Five years ago, George Bush Sr. and Brent Scowcroft wrote a book called, "The World Transformed". In these memoirs, Bush explained why he didn't try and remove Saddam Hussein from power at the end of the first Gulf War.

Bush wrote that "trying to eliminate Saddam … would have incurred incalculable human and political cost. … We were concerned about the long-term balance of power … the fate of Saddam was up to the Iraqi people … We would have been forced to occupy Baghdad and, in effect, rule Iraq … there was no viable exit strategy we could see … Furthermore, we had been consciously trying to set a pattern for handling aggression in the post-Cold War world.

Going in and occupying Iraq, thus unilaterally exceeding the United Nation's mandate, would have destroyed the precedent of international response to aggression that we hoped to establish.

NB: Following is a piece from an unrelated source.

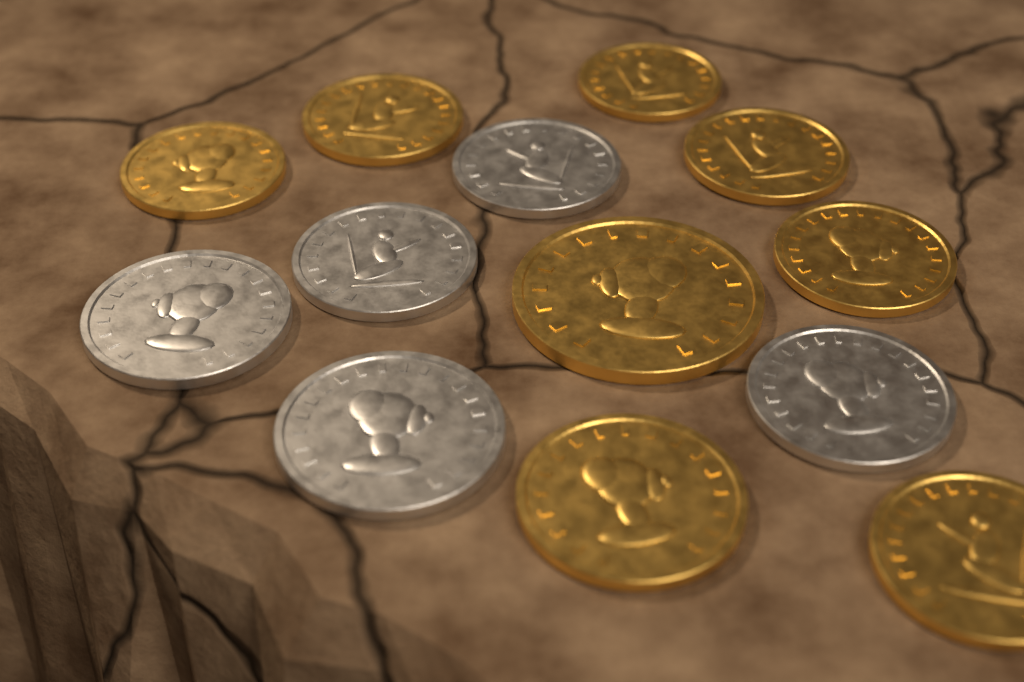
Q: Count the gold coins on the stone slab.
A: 8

Had we gone the invasion route, the United States could conceivably still be an occupying power in a bitterly hostile land. It would have been a dramatically different — and perhaps barren — outcome.

From an American foreign policy making perspective, we sought to respond in a matter which would win broad domestic support and which could be applied universally to other crises.

In international terms, we tried to establish a model for the use of force. First and foremost was the principle that aggression cannot pay."

Excerpts from G.W. Bush's book appeared in Time magazine on March 2, 1998. This article was available at the Time Web site until it was recently pulled.